== Data

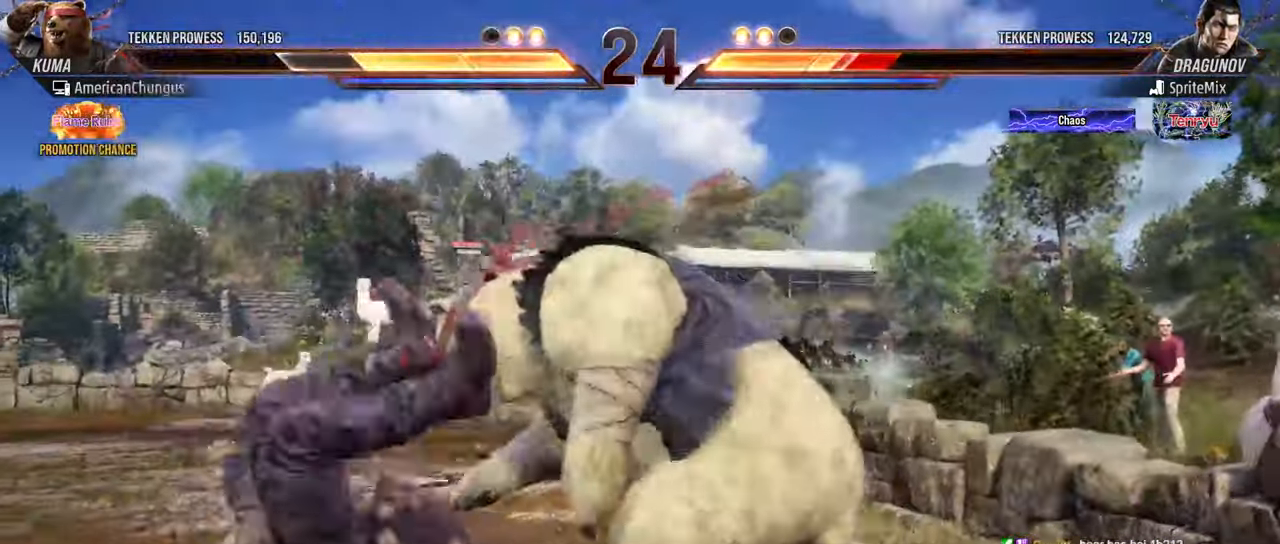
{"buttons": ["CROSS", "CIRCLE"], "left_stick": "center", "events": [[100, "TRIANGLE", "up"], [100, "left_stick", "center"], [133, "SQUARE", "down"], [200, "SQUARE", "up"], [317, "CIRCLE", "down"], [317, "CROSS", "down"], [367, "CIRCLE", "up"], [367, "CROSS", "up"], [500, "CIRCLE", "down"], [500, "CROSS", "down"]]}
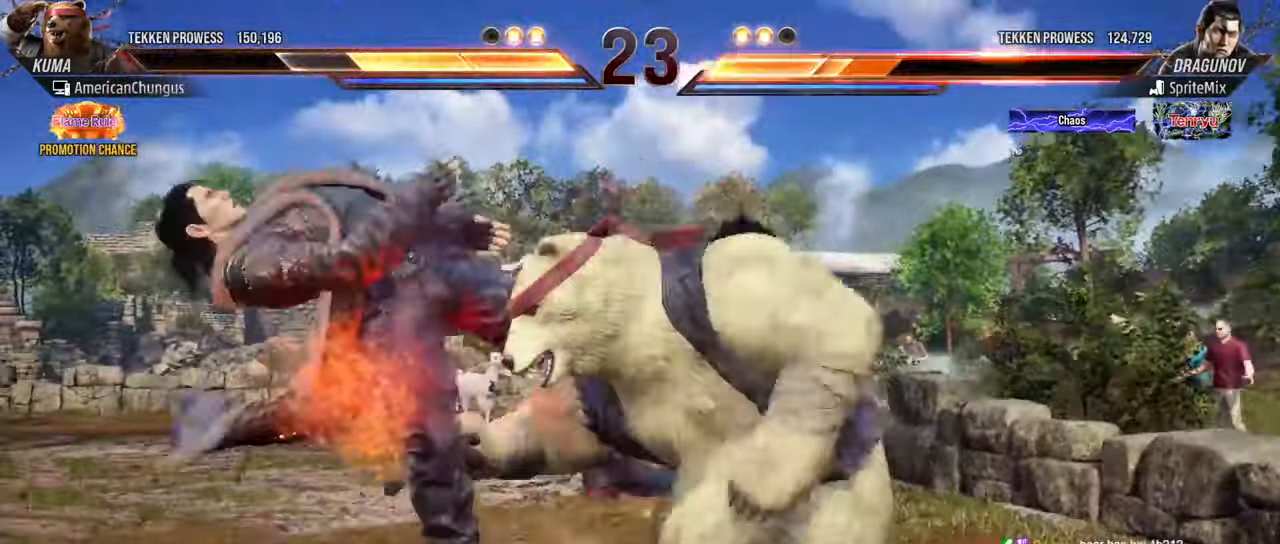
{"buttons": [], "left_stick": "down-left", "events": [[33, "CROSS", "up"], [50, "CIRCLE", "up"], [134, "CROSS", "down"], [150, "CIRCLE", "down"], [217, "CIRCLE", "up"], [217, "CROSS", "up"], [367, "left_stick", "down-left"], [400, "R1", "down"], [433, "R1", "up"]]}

====
== Data

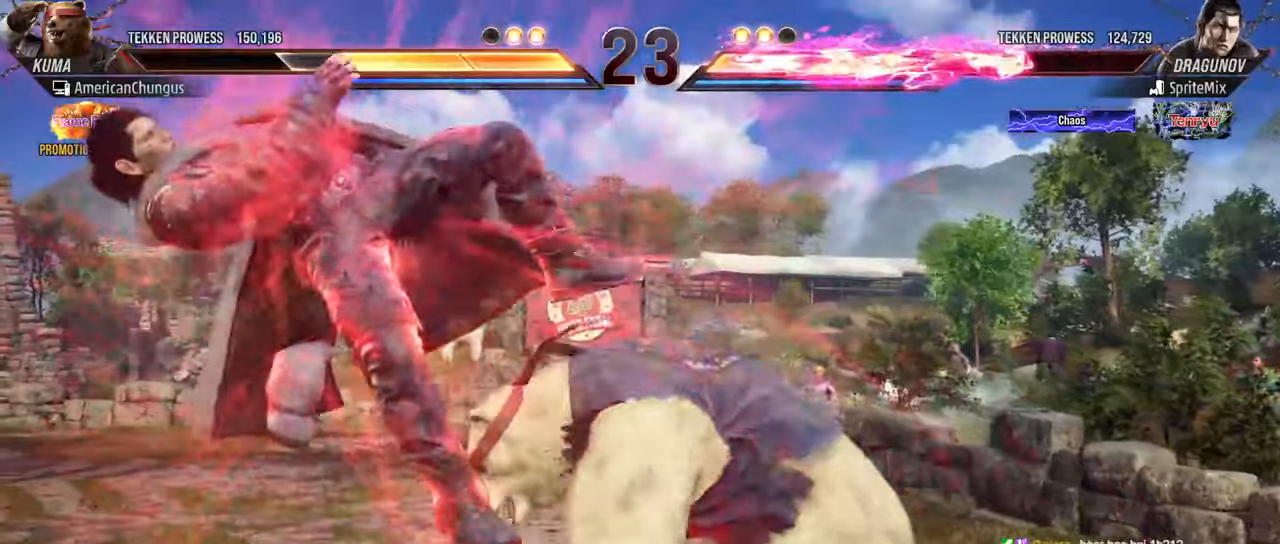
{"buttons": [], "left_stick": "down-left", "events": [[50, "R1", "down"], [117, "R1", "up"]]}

====

Task objective - Tally the lines in the records above that contain the word "CIRCLE". Write the number and nothing else.

Expected answer - 2